Crédits: Hadrien Wissler

Crédits: Hadrien Wissler

PdR : Des compos en Anglais, par goût, ou y’a-t-il une autre raison ?

TGA (Aurélie): Tout d’abord, pour le rock, l’anglais est plus chantant, écrire de bons textes en français est plus difficile, pour se montrer à la hauteur de notre belle langue, avec l’héritage de monstres comme Serge Gainsbourg… Ensuite, le shoegaze provient d’Angleterre, il est plus opportun d’écrire en anglais pour se faire connaître dans ce milieu et s’exporter plus facilement.

TGA (Ben): C’est beau si je te chante « là hauuuuut où je me trouuuuve » ?

TGA (Quentin): L’anglais c’est une norme aujourd’hui dans le rock. C’est vrai qu’il y a de quoi s’interroger, mais c’est la tradition. Chanter en français ça peut sans doute le faire, c’est quand même la langue de Rimbaud, mais on manque tout simplement de paroliers francophones de référence dans le rock. Du coup ce n’est pas facile de pondre des textes français quand t’as écouté des types comme Lou Reed toute ta jeunesse, que t’as intériorisé la prose anglaise, et que pour toi le français c’est Michel Sardou. Mais qui sait, peut-être que ça changera un jour. En attendant, ça nous permet aussi d’être compris par un public étranger  plus facilement, quoi qu’on en dise.

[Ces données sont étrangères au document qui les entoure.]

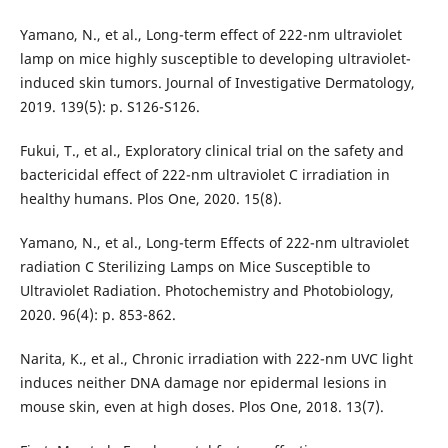
Yamano, N., et al., Long-term effect of 222-nm ultraviolet
lamp on mice highly susceptible to developing ultraviolet-
induced skin tumors. Journal of Investigative Dermatology,
2019. 139(5): p. S126-S126.
Fukui, T., et al., Exploratory clinical trial on the safety and
bactericidal effect of 222-nm ultraviolet C irradiation in
healthy humans. Plos One, 2020. 15(8).
Yamano, N., et al., Long-term Effects of 222-nm ultraviolet
radiation C Sterilizing Lamps on Mice Susceptible to
Ultraviolet Radiation. Photochemistry and Photobiology,
2020. 96(4): p. 853-862.
Narita, K., et al., Chronic irradiation with 222-nm UVC light
induces neither DNA damage nor epidermal lesions in
mouse skin, even at high doses. Plos One, 2018. 13(7).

TGA (Etienne): Avant j’écrivais des paroles en français, mais c’était du sous Indochine. Et puis je trouve qu’écrire en français limite la chose, soit tu te retrouves dans la catégorie chansons à texte, soit dans la variété. Je n’arrive pas à faire sonner cette langue, alors que l’anglais est naturellement chantant. Du coup ça me permet d’écrire de façon simple, parce que ce n’est pas ma langue maternelle, et de parler des choses qui me touchent sans faux-semblants. Beaucoup de personnes me disent que ce sont des paroles profondes, et je pense qu’une certaine universalité peut s’en dégager, du fait de cette simplicité.

PdR : C’est un bon son que vous avez, enfin personnellement moi j’adhère. Dites nous en plus sur vos influences ?

TGA (Etienne): Merci ! Au sein du groupe, mes références sont The Warlocks, The Smashing Pumpkins, Spacemen 3, The Velvet Underground… C’est plutôt lourd dans le son. Ce qui m’intéresse, c’est d’explorer une partie noise en live, avec des morceaux comme Petite Teen, ou d’éprouver des chansons comme From a Dead Star, en en faisant une véritable expérience sonore pour le public. On n’est pas formaté comme de la pop, donc on peut faire ce qu’on veut.

TGA (Ben): On a bien kiffé la saturation des premiers groupes qu’on écoutait quand on était ados et ça nous est resté. Ça s’est même aggravé ! Genre j’écoutais Offspring et NoFX et là je me retrouve à écouter les Smashing Pumpkins et My Bloody Valentine entre deux larsens du BRMC. Et puis avec Pink Floyd et MBV j’ai compris qu’on pouvait faire sonner une guitare autrement que comme une guitare. C’est une exploration des sonorités, des textures, des possibilités offertes par l’électro-acoustique.

TGA (Quentin): Oui, puis on s’est pas pris la tête à se dire « on va se donner le son de tel groupe » ou de faire en sorte de plaire. Du coup ça fait un bon petit cocktail qui nous donne un son personnel, j’en suis assez fier car ça ne m’était jamais arrivé dans un groupe avant. Des gens qui écoutent beaucoup de musique indé, et qui sont un peu blasés des groupes dont le son est une « sous-copie » de grands groupes, nous ont souvent fait remarquer ça. C’est une critique positive qui revient. Ça leur plaît de ne pas pouvoir poser une étiquette sur notre son, qu’on ait notre propre univers. Je trouve ça très gratifiant et bon signe, ça  prouve que notre façon de composer vise juste.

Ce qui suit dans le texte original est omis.